Throughout the process, I noticed various components of the letterforms that defined the Adobe Garamond typeface. First of all, I studied the shape of the bowls of b, d, p, and q. The bowls are ovular in shape, with one side flattening out. This creates a small area with a sharper bend as opposed to the smooth curves of an oval. It appears someone similar to the shape of a capital D, with only one sharp corner. Next I noticed that the serifs of the Adobe Garamond Typeface are never perfectly flat. Each have a small dip in them. Furthermore, different serifs occupy different places. A horizontal bar shaped serif is located at the tops and bottoms of some slants, notable in the letters v, x, and y, to name a few. A slanted smaller serif is located at the top of stems, as seen in d, b, and r.
When it came to creating my new letterform, I had drawn up a few sketches of potential candidates. In the end, I decided upon a letter based off of some of the images shown below. In this letter, I implemented the ascender of the letter f, the proportions and shape of the letter, and a serif at the opposite end of the letter.
I played around with a few different ideas, some including cross strokes, some not. I implemented various serifs, from that of the v, that of the n or h, and that of the z.
In the end, I decided to use the ascender of the f, the proportions of the v, and the serif of the z. I decided to do this because I believed using the v serif would cause the letter to look too much like a v with an f attached to it. The serif of the n was also not a good match, considering both the angle and size of the arm it would be attached to. In the end, the z serif was the best match.

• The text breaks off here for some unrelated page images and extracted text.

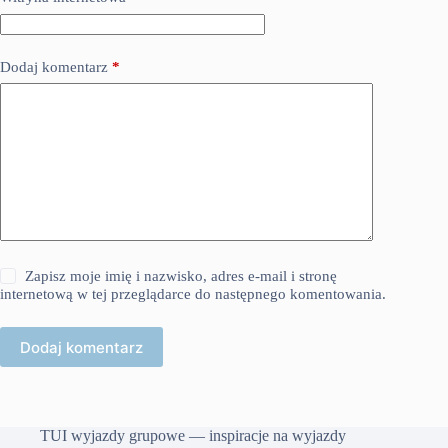
Dodaj komentarz
*
Zapisz moje imię i nazwisko, adres e-mail i stronę
internetową w tej przeglądarce do następnego komentowania.
Dodaj komentarz
TUI wyjazdy grupowe — inspiracje na wyjazdy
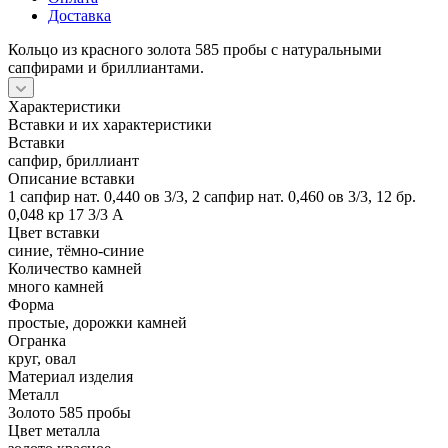
Доставка
Кольцо из красного золота 585 пробы с натуральными
сапфирами и бриллиантами.
Характеристики
Вставки и их характеристики
Вставки
сапфир, бриллиант
Описание вставки
1 сапфир нат. 0,440 ов 3/3, 2 сапфир нат. 0,460 ов 3/3, 12 бр.
0,048 кр 17 3/3 А
Цвет вставки
синие, тёмно-синие
Количество камней
много камней
Форма
простые, дорожки камней
Огранка
круг, овал
Материал изделия
Металл
Золото 585 пробы
Цвет металла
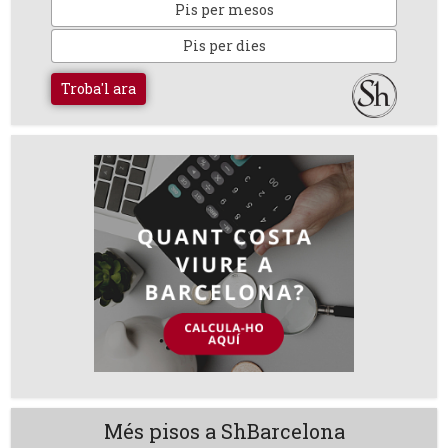
Pis per mesos
Pis per dies
Troba'l ara
Més pisos a ShBarcelona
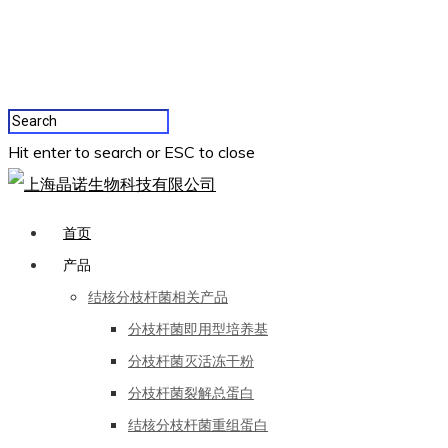
Hit enter to search or ESC to close
首页
产品
结核分枝杆菌相关产品
分枝杆菌即用型培养基
分枝杆菌灭活冻干粉
分枝杆菌裂解总蛋白
结核分枝杆菌重组蛋白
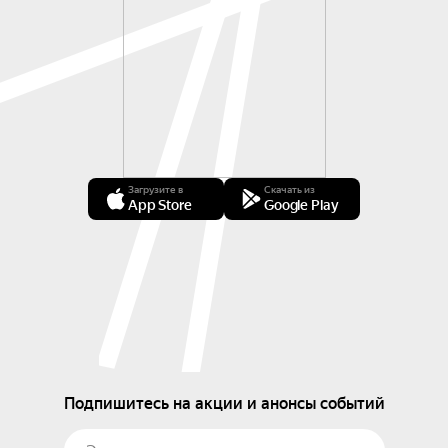
Загрузите в
Скачать из
App Store
Google Play
Подпишитесь на акции и анонсы событий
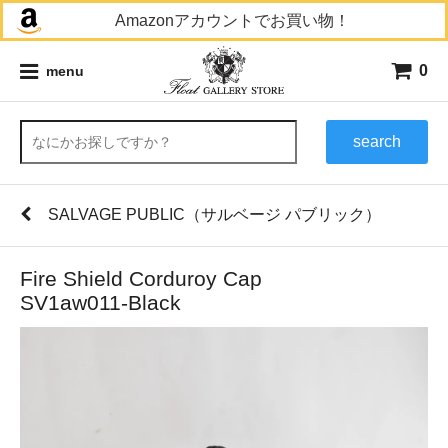
Amazonアカウントでお買い物！
0
menu
search
SALVAGE PUBLIC（サルベージ パブリック）
Fire Shield Corduroy Cap
SV1aw011-Black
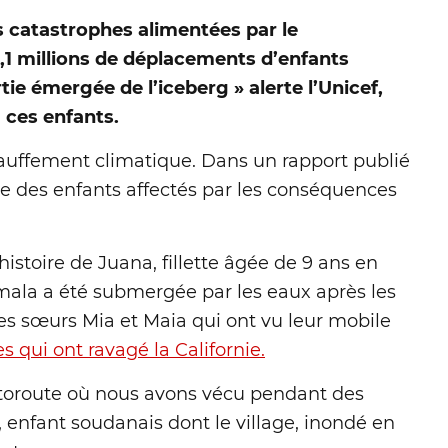
 catastrophes alimentées par le
1 millions de déplacements d’enfants
rtie émergée de l’iceberg » alerte l’Unicef,
 ces enfants.
chauffement climatique. Dans un rapport publié
me des enfants affectés par les conséquences
stoire de Juana, fillette âgée de 9 ans en
emala a été submergée par les eaux après les
nes sœurs Mia et Maia qui ont vu leur mobile
s qui ont ravagé la Californie.
utoroute où nous avons vécu pendant des
 enfant soudanais dont le village, inondé en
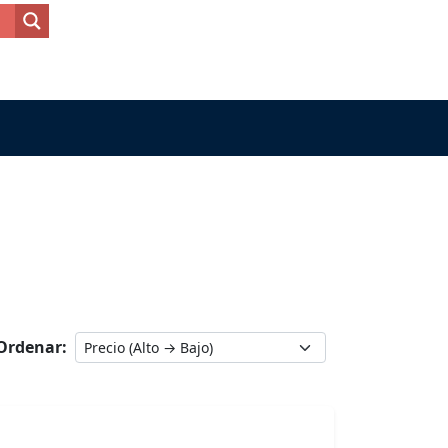
Ordenar:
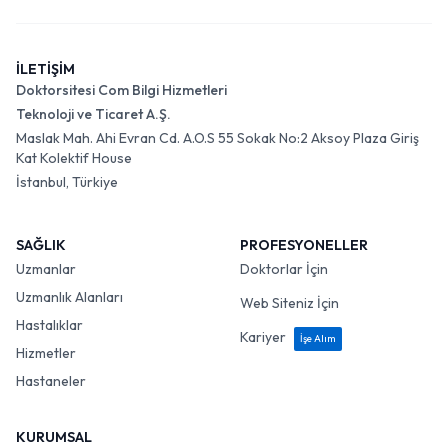
İLETİŞİM
Doktorsitesi Com Bilgi Hizmetleri
Teknoloji ve Ticaret A.Ş.
Maslak Mah. Ahi Evran Cd. A.O.S 55 Sokak No:2 Aksoy Plaza Giriş
Kat Kolektif House
İstanbul, Türkiye
SAĞLIK
PROFESYONELLER
Uzmanlar
Doktorlar İçin
Uzmanlık Alanları
Web Siteniz İçin
Hastalıklar
Kariyer
İşe Alım
Hizmetler
Hastaneler
KURUMSAL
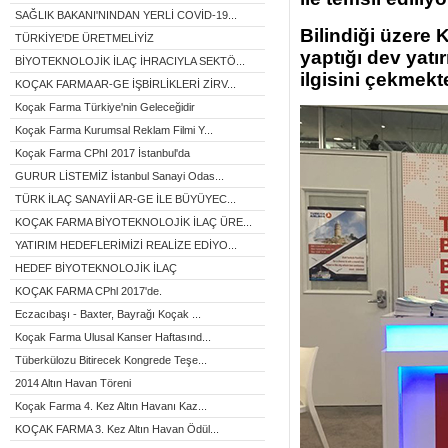
SAĞLIK BAKANI'NINDAN YERLİ COVİD-19...
Bilindiği üzere 
TÜRKİYE'DE ÜRETMELİYİZ
yaptığı dev yatı
BİYOTEKNOLOJİK İLAÇ İHRACIYLA SEKTÖ...
ilgisini çekmekte
KOÇAK FARMA AR-GE İŞBİRLİKLERİ ZİRV...
Koçak Farma Türkiye'nin Geleceğidir
Koçak Farma Kurumsal Reklam Filmi Y...
Koçak Farma CPhI 2017 İstanbul'da
GURUR LİSTEMİZ İstanbul Sanayi Odas...
TÜRK İLAÇ SANAYİİ AR-GE İLE BÜYÜYEC...
KOÇAK FARMA BİYOTEKNOLOJİK İLAÇ ÜRE...
YATIRIM HEDEFLERİMİZİ REALİZE EDİYO...
HEDEF BİYOTEKNOLOJİK İLAÇ
KOÇAK FARMA CPhl 2017'de.
Eczacıbaşı - Baxter, Bayrağı Koçak ...
Koçak Farma Ulusal Kanser Haftasınd...
Tüberkülozu Bitirecek Kongrede Teşe...
2014 Altın Havan Töreni
Koçak Farma 4. Kez Altın Havanı Kaz...
KOÇAK FARMA 3. Kez Altın Havan Ödül...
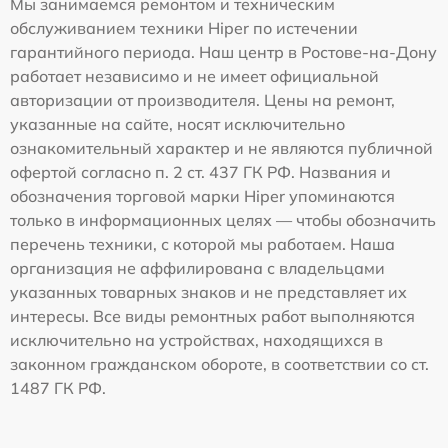
Мы занимаемся ремонтом и техническим
обслуживанием техники Hiper по истечении
гарантийного периода. Наш центр в Ростове-на-Дону
работает независимо и не имеет официальной
авторизации от производителя. Цены на ремонт,
указанные на сайте, носят исключительно
ознакомительный характер и не являются публичной
офертой согласно п. 2 ст. 437 ГК РФ. Названия и
обозначения торговой марки Hiper упоминаются
только в информационных целях — чтобы обозначить
перечень техники, с которой мы работаем. Наша
организация не аффилирована с владельцами
указанных товарных знаков и не представляет их
интересы. Все виды ремонтных работ выполняются
исключительно на устройствах, находящихся в
законном гражданском обороте, в соответствии со ст.
1487 ГК РФ.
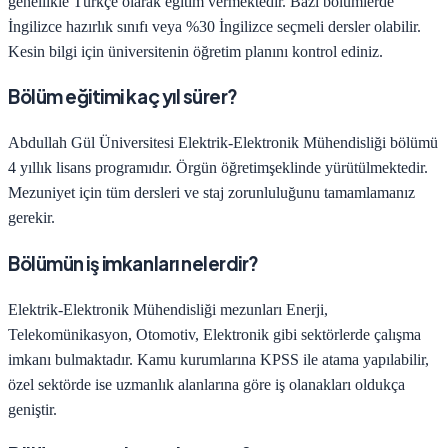
genellikle Türkçe olarak eğitim vermektedir. Bazı bölümlerde
İngilizce hazırlık sınıfı veya %30 İngilizce seçmeli dersler olabilir.
Kesin bilgi için üniversitenin öğretim planını kontrol ediniz.
Bölüm eğitimi kaç yıl sürer?
Abdullah Gül Üniversitesi
Elektrik-Elektronik Mühendisliği
bölümü
4
yıllık lisans programıdır.
Örgün öğretim
şeklinde yürütülmektedir.
Mezuniyet için tüm dersleri ve staj zorunluluğunu tamamlamanız
gerekir.
Bölümün iş imkanları nelerdir?
Elektrik-Elektronik Mühendisliği
mezunları
Enerji,
Telekomünikasyon, Otomotiv, Elektronik
gibi sektörlerde çalışma
imkanı bulmaktadır. Kamu kurumlarına KPSS ile atama yapılabilir,
özel sektörde ise uzmanlık alanlarına göre iş olanakları oldukça
geniştir.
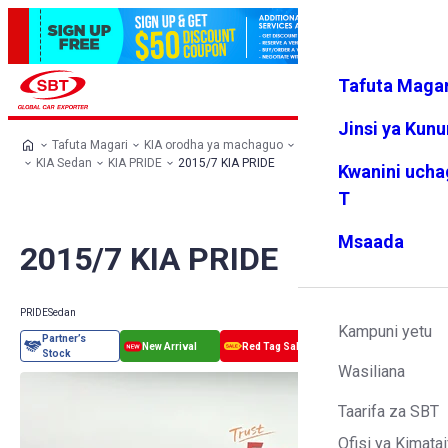
Tafuta Magar
Ingia
Vipendw
Menyu
a changu
Jinsi ya Kun
Tafuta Magari
KIA orodha ya machaguo
KIA magari yote
KIA Sedan
KIA PRIDE
2015/7 KIA PRIDE
Kwanini ucha
T
Msaada
2015/7 KIA PRIDE
PRIDE
Sedan
Kampuni yetu
Wasiliana
Taarifa za SBT
Ofisi ya Kimatai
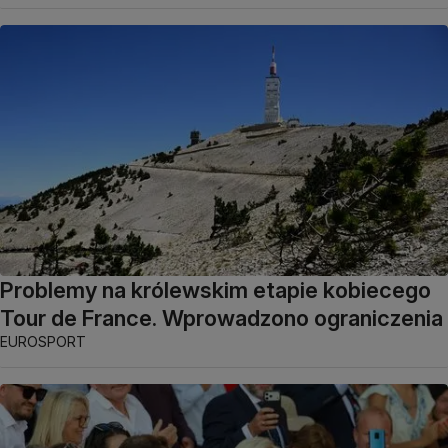
Problemy na królewskim etapie kobiecego
Tour de France. Wprowadzono ograniczenia
EUROSPORT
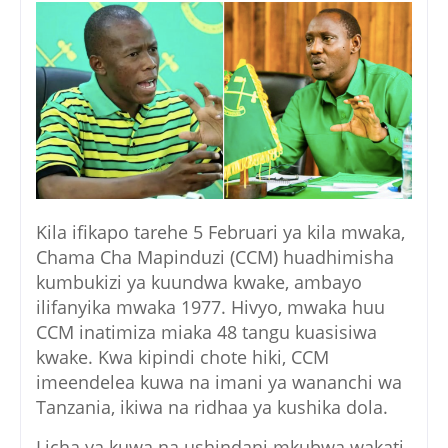
Kila ifikapo tarehe 5 Februari ya kila mwaka,
Chama Cha Mapinduzi (CCM) huadhimisha
kumbukizi ya kuundwa kwake, ambayo
ilifanyika mwaka 1977. Hivyo, mwaka huu
CCM inatimiza miaka 48 tangu kuasisiwa
kwake. Kwa kipindi chote hiki, CCM
imeendelea kuwa na imani ya wananchi wa
Tanzania, ikiwa na ridhaa ya kushika dola.
Licha ya kuwa na ushindani mkubwa wakati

In terms of the strong suits of my letterform, I believe that I accurately displayed the style of Adobe Garamond in terms of proportion. All aspects are accurate to the source material, and the letter size makes logical sense. My letter, however, does not completely match the style based off of the choices I made for each part. The overall slant of the letter is quite irregular when compared to other letters within the typeface. Additionally, my choice in using the z serif, while making the letter seem more individual and unique, was inaccurate for the type of serif that would be used under these conditions. Overall, however, I believe my letterform gets the job done.